Appelé à percevoir les taxes et les droits de douane, le travail des agents consiste à vérifier la marchandise qui entre au pays et à s’assurer que les normes sont respectées. Aucune formation spécifique sur le trafic de biens culturels n’est donnée aux douaniers pendant l’apprentissage de leur métier, c’est de leur propre initiative qu’ils procèdent à des recherches. Sans contredit, l’art n’est pas la priorité des agents douaniers. La drogue, les armes et le trafic d’animaux en voie d’extinction passent avant les œuvres d’art. Lorsqu’un objet d’art est retenu, d’ordinaire à cause d’une documentation obscure, ils entament une investigation plus poussée, souvent de concert avec Patrimoine Canada et/ou Art Alerte, groupe fondé par la Sûreté du Québec. Patrimoine Canada est un organisme fédéral, régit par de vieilles lois canadiennes. Lorsque nous avons demandé s’il y avait un moyen d’intensifier la lutte contre un tel trafic, on nous a laissés entendre que le gouvernement n’est pas suffisamment conscientisé.

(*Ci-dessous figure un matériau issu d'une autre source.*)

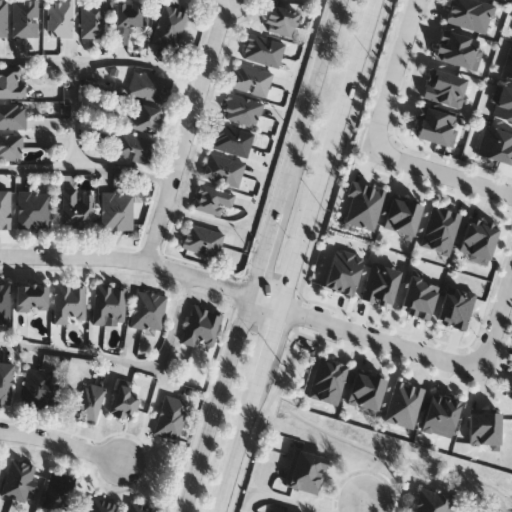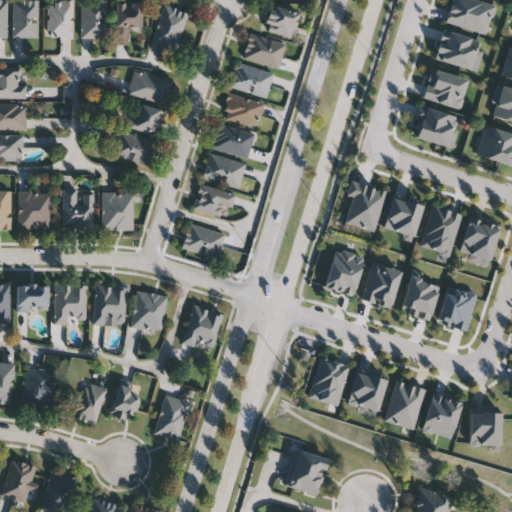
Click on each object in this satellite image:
building: (3, 18)
building: (3, 18)
building: (126, 18)
building: (128, 18)
building: (24, 19)
building: (26, 19)
building: (59, 19)
building: (61, 19)
building: (92, 19)
building: (94, 19)
building: (281, 21)
building: (282, 21)
building: (168, 28)
building: (170, 28)
building: (263, 51)
building: (265, 51)
road: (103, 59)
road: (397, 75)
building: (250, 80)
building: (252, 81)
building: (12, 83)
building: (12, 83)
building: (148, 87)
building: (150, 87)
road: (310, 103)
building: (241, 110)
building: (243, 111)
road: (75, 113)
building: (12, 117)
building: (13, 117)
building: (145, 119)
building: (147, 119)
road: (187, 132)
building: (232, 141)
building: (234, 141)
building: (10, 149)
building: (11, 149)
building: (133, 149)
building: (135, 149)
road: (273, 155)
road: (87, 168)
building: (222, 171)
building: (224, 171)
road: (443, 173)
road: (159, 179)
building: (212, 201)
building: (214, 202)
building: (76, 209)
building: (5, 210)
building: (5, 210)
building: (78, 210)
building: (33, 211)
building: (34, 211)
building: (116, 211)
building: (118, 212)
building: (202, 241)
building: (203, 242)
road: (265, 250)
road: (295, 256)
road: (127, 263)
road: (205, 268)
road: (0, 287)
road: (238, 290)
building: (31, 299)
building: (33, 299)
road: (265, 299)
building: (69, 303)
building: (4, 304)
building: (5, 304)
building: (70, 304)
building: (109, 306)
building: (110, 306)
building: (147, 312)
building: (149, 312)
road: (497, 319)
building: (200, 326)
building: (202, 327)
road: (378, 336)
road: (123, 360)
building: (5, 382)
building: (6, 383)
building: (37, 389)
building: (39, 390)
building: (125, 402)
building: (127, 403)
road: (218, 403)
building: (89, 404)
building: (91, 404)
building: (170, 418)
building: (171, 418)
road: (263, 424)
road: (61, 448)
building: (309, 462)
building: (308, 473)
building: (304, 480)
building: (17, 481)
building: (19, 482)
building: (57, 492)
building: (59, 493)
road: (282, 498)
building: (432, 500)
building: (433, 502)
building: (99, 506)
building: (101, 506)
building: (138, 508)
building: (140, 508)
road: (365, 509)
building: (421, 510)
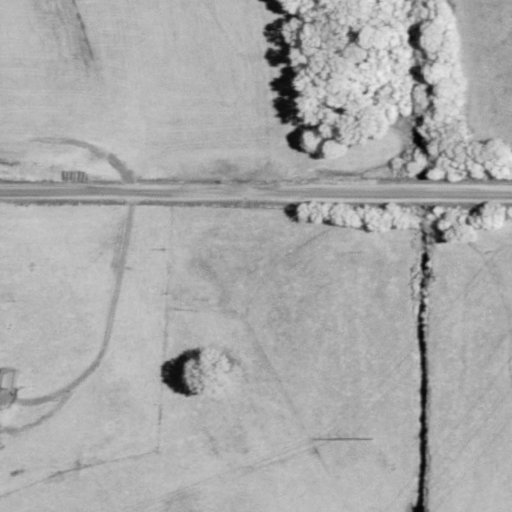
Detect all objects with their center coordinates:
road: (255, 191)
power tower: (370, 433)
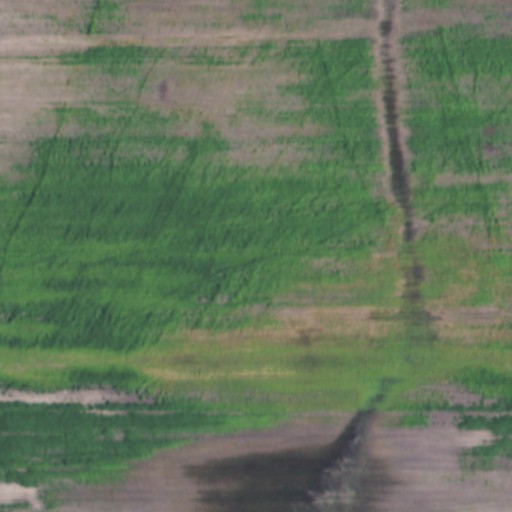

Au Canada donc, si les douaniers ne parviennent pas à établir un doute plus que raisonnable, la marchandise est remise à son propriétaire. Dans le cas contraire, ou encore si l’artefact a été retenu et n’est plus réclamé par son détenteur, l’objet est envoyé à l’entrepôt de la Couronne. Au bout de 90 jours, si aucune riposte ne fait surface, on dispose de l’objet : il est offert à un musée ou il est proposé au pays d’origine, via son ambassade. Aucun produit n’est détruit. Si le service douanier n’obtient pas de réponse, l’objet retourne sur le marché pour y être revendu aux enchères. Ainsi, contre toute attente et contre toute logique, un artefact retenu

par scepticisme par les autorités douanières peut, en fin de compte, réintégrer le marché. L’agente douanière Linda Bélanger reconnait que ce n’est pas très difficile pour les connaisseurs qui maîtrisent les rouages, car il n’y a pas vraiment de suivi38. Telle est la situation dans un pays développé comme le Canada. Nous pouvons donc imaginer que dans les pays aux ressources financières plus restreintes, le contrôle exercé doit être effectivement moindre.